La dévastation de la Seconde Guerre mondiale a également laissé une profonde souche pacifiste en Allemagne. “Plus jamais la guerre” (Plus jamais la guerre) est un slogan populaire depuis des décennies, apparaissant sur des autocollants de pare-chocs et ailleurs. Embrasser l’objectif de ne plus jamais faire la guerre sont à la fois des survivants de la guerre mondiale et de ses conséquences, et une jeune génération qui n’a entendu parler de la guerre froide que par des anciens ou des récits historiques et dramatiques.

“Les dirigeants politiques occidentaux ont eu beaucoup de temps pour agir de manière plus diplomatique et être un peu plus prudents envers l’Est”, a déclaré Stefan Marten, 40 ans, directeur municipal d’une banlieue de Berlin. “Mais il est trop tard maintenant.”

Comme de nombreux autres Allemands, Marten a déclaré qu’il condamnait les actions de Poutine en Ukraine et que les vues du dirigeant russe sur l’État de droit et les droits de l’homme étaient incompatibles avec les normes occidentales.
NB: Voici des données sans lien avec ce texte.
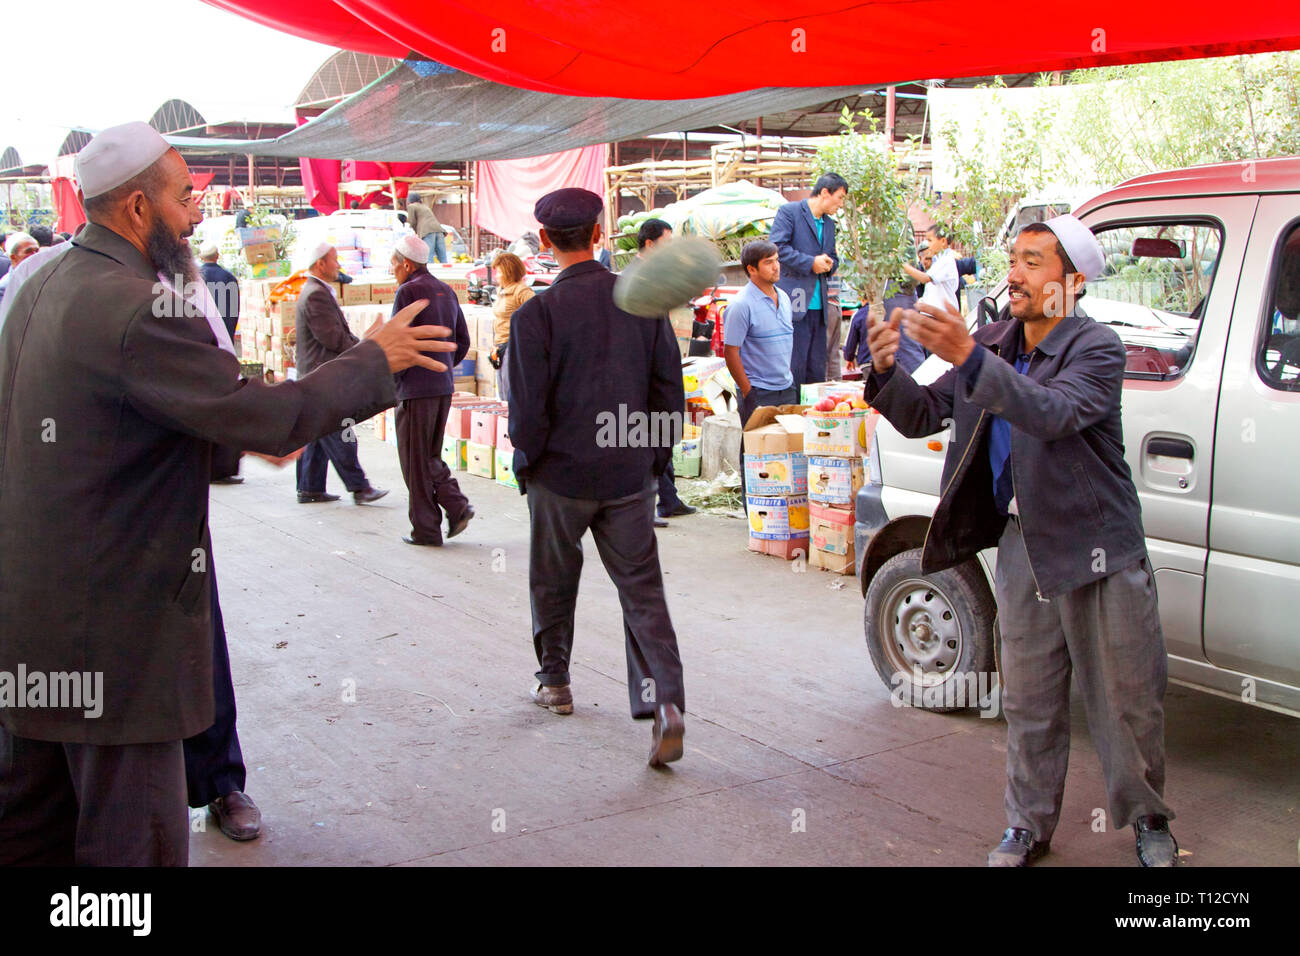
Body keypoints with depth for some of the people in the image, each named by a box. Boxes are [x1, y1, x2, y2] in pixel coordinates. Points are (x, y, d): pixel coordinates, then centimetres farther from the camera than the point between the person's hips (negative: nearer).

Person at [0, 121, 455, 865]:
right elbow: (271, 419, -23)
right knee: (132, 837, 1)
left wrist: (245, 432, 15)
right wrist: (375, 361, -9)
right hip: (110, 617, -10)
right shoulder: (134, 310, -21)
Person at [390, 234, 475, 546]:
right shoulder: (446, 291, 11)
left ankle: (426, 530, 8)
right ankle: (456, 505, 5)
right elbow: (463, 340, 15)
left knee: (416, 462, 3)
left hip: (416, 389, -8)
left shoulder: (408, 291, -13)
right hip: (444, 387, 8)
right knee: (431, 456, 20)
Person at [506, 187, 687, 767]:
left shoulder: (535, 315, -13)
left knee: (553, 583, 19)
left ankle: (555, 682, 34)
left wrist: (527, 465, 4)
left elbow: (527, 409, -13)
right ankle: (664, 703, -11)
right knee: (643, 590, 3)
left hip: (560, 477, -2)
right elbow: (669, 388, 2)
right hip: (629, 477, 2)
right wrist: (654, 457, 12)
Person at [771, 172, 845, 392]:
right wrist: (810, 262, -13)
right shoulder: (789, 212, -2)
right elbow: (778, 247, -12)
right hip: (795, 303, -7)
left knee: (817, 369, 8)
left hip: (818, 305, 8)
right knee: (794, 365, -8)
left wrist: (829, 264, 6)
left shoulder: (829, 223, 22)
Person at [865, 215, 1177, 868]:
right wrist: (890, 371, -17)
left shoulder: (1097, 349, -13)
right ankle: (1029, 826, 26)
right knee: (1028, 704, 12)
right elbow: (922, 417, 4)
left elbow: (1053, 414, -33)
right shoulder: (992, 346, 5)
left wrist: (967, 356, -43)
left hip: (1097, 546, -4)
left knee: (1126, 700, 8)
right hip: (1020, 545, 5)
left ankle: (1147, 820, 29)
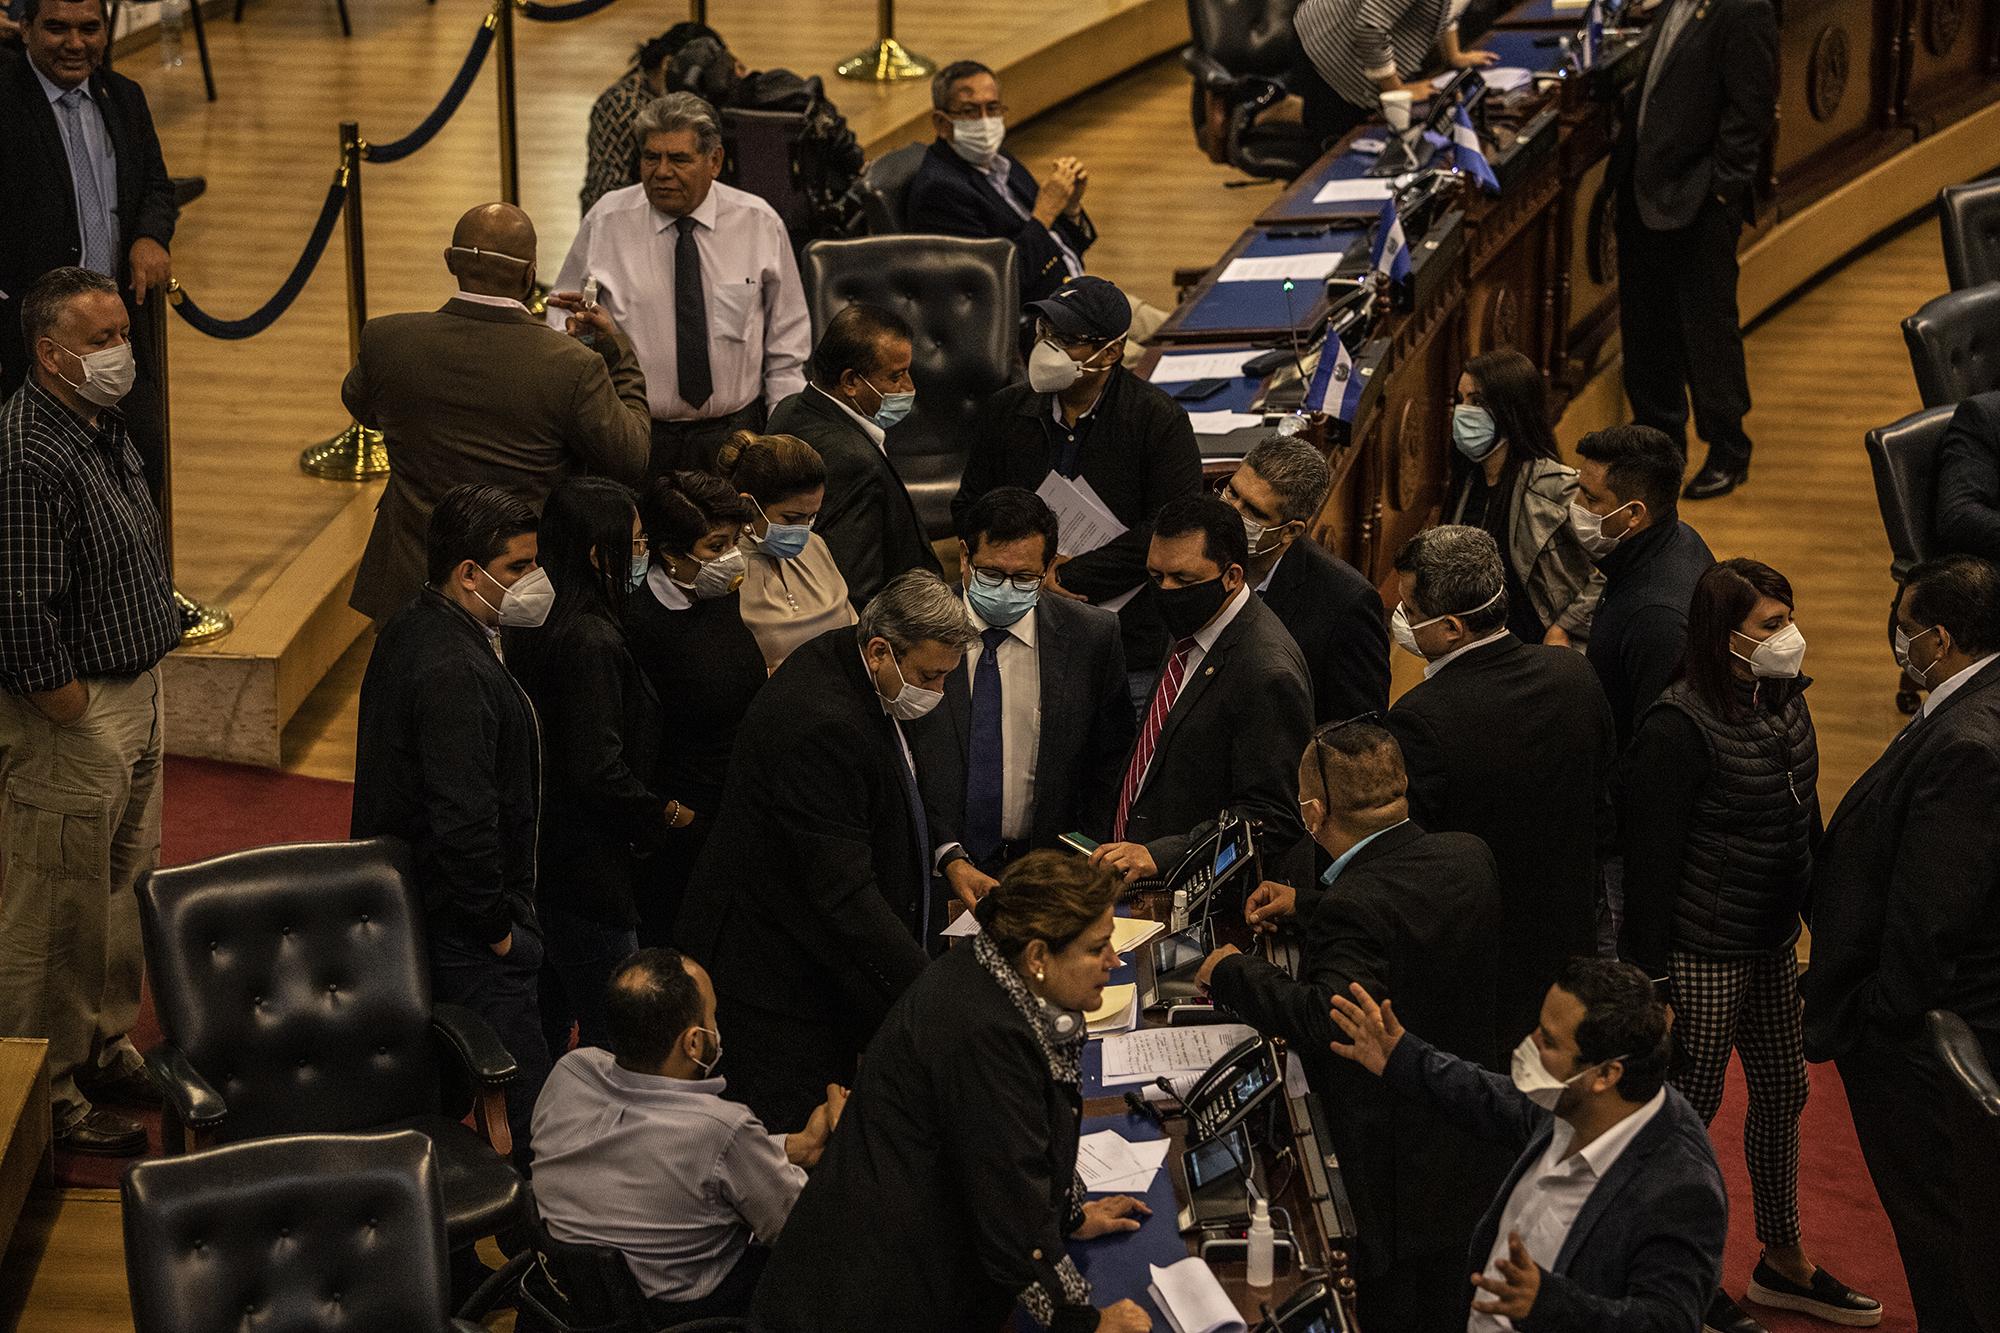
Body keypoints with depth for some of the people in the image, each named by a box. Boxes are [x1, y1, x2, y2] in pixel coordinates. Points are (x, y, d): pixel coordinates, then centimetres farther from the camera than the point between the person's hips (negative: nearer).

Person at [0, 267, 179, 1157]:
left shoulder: (102, 426, 8)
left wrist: (141, 700, 16)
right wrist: (76, 723, -20)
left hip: (134, 697, 10)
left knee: (125, 888, 21)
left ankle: (105, 1049, 36)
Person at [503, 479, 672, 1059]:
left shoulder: (532, 625, 5)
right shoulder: (590, 641, -24)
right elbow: (597, 771, -25)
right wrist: (665, 814, -9)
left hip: (540, 855, 10)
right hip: (588, 870, -10)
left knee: (549, 1026, 21)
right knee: (611, 1041, -1)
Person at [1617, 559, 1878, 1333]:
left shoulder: (1784, 703, 3)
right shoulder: (1680, 727, -21)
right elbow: (1651, 855, -19)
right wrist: (1650, 974, -17)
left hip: (1771, 943, 8)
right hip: (1702, 951, -8)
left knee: (1782, 1092, 18)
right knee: (1692, 1106, 4)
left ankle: (1783, 1262, 35)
Pourtant, Marten a déclaré que la crise actuelle aurait pu être évitée.

“D’un point de vue diplomatique, la Russie doit être traitée sur un pied d’égalité – et cela n’a pas été le cas depuis de nombreuses années”, a déclaré Marten. “C’est ce qui a conduit à la situation en Ukraine.”

Les correspondants spéciaux Kirschbaum et Boyle ont rapporté respectivement de Berlin et de Londres, et l’écrivain du Times McDonnell de New York. L’envoyé spécial Tom Kington à Rome a contribué à ce rapport.

Leave a Reply

Your email address will not be published. Required fields are marked *

This site uses Akismet to reduce spam. Learn how your comment data is processed.